MOLFETTA - Uno Stato democratico impone le tasse per offrire servizi ai cittadini (fra i più importanti salute, sicurezza, scuola). Uno Stato moderno, invece, ha troppe spese, troppe dissipazioni, troppa corruzione, troppi privilegi per pochi. E gli introiti statali non sono mai sufficienti.
Se non si colpiscono subito gli abusi, si colpiscono inevitabilmente i diritti: il diritto alla pensione dopo una vita di lavoro, di sofferenza e di stenti, il diritto a essere curati dignitosamente, a essere educati e istruiti in una scuola pubblica. Non solo, ma anche il diritto all'alloggio decoroso per i meno abbienti, al lavoro e alla piena occupazione di tutti. Infine, il diritto a ricevere un assegno di sostentamento, quando il lavoro manca o non si riesce a trovarlo, oppure si è in attesa di trovarlo, dopo essere stati licenziati. E per colpire i diritti, senza toccare i privilegi, senza seccature parlamentari o elettorali, si blinda la legge elettorale, inibendo al popolo qualsiasi diritto democratico. Questo è il delitto perfetto.
La politica in Italia non riesce, anzi non vuole (perché oramai espressione solo delle lobby e delle corporazioni e non più del popolo sovrano che non decide alcunché), combattere e reprimere corruzione, spreco, dissipazione, privilegi. Riesce molto agevolmente solo a penalizzare lavoratori dipendenti, pensionati, salute, diritti dei giovani e formazione.
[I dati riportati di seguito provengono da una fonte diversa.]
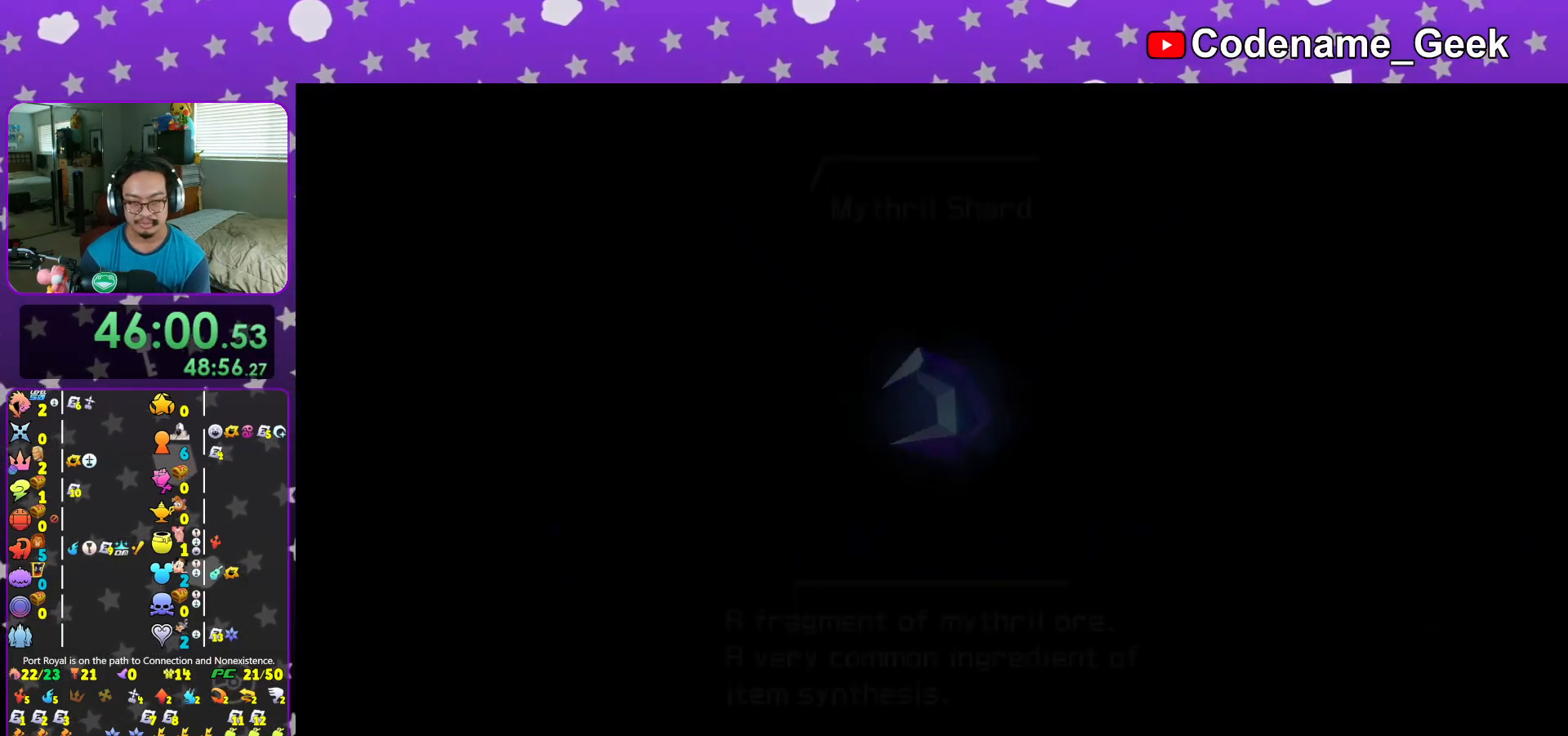
{"buttons": ["B"], "left_stick": "center", "right_stick": "center", "events": [[16, "B", "up"], [33, "A", "down"], [183, "B", "down"], [200, "A", "up"], [250, "B", "up"], [283, "A", "down"], [300, "A", "up"], [316, "B", "down"]]}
Tra l’altro, i sindacati, con i loro milioni di iscritti, farebbero bene a chiedersi come mai riescono a tutelare meglio le loro posizioni qualche centinaio di taxisti.
Latente in Italia è il conflitto tra gli interessi dei politici e il diritto del cittadino a vivere dignitosamente in uno Stato che, oltre ad esigere i doveri, ne riconosca in pieno i diritti. Fino a quando questo conflitto non sfocerà in un vero e serio moto di protesta, la parte buona dell’Italia (dall'imprenditoria sana ai giovani che cercano la prima occupazione, passando per i piccoli commercianti, i piccoli artigiani, i lavoratori precari, le casalinghe) soccomberà a colpi di tagli di bilancio in favore della parte peggiore.
La politica ha messo a segno il passo decisivo verso un regime oligarchico, in cui non solo i diritti sociali, ma anche quelli democratici e delle persone più deboli sono stati totalmente azzerati (come la decisione “politica” della Corte Costituzionale sui referendum, dopo una lunga maturazione delle segrete stanze "quirinalizie").
Lo Stato italiano ha bisogno di risorse. Ma, se è incapace di colpire i privilegi, i doppi incarichi, i doppi stipendi, il nepotismo medievale, se pretende il pagamento del ticket anche per le prestazioni sanitarie dovute ai minori (anche se le famiglie di provenienza sono in precarie condizioni economiche), è uno Stato senza coerenza, diligenza. Le tante gabelle, stanno asfissiando i cittadini, la piccola impresa familiare, il disoccupato in cerca di prima occupazione.
Può considerarsi “degenerato” uno Stato che prolunga all'infinito la vita lavorativa degli anziani e costringe milioni di giovani a pascere nell’inutilità sociale e lavorativa, rinchiusi nelle loro famiglie o, addirittura, per strada, in assenza totale di una qualche speranza occupazionale?
La politica (ma soprattutto la mala-politica), sovrintende ancora oggi a un apparato statuale inesistente e degradato. Per lo Stato il cittadino è un peso, quando ha bisogno di tutela dei suoi legittimi interessi alla salute, allo studio, al lavoro, al sostentamento, alla casa. È una risorsa, quando lo costringe a pagare tutte le tasse dirette e indirette. Forse lo stato sociale non esiste più, proprio come lo stato democratico. Ma questa non è una situazione contenibile a lungo termine.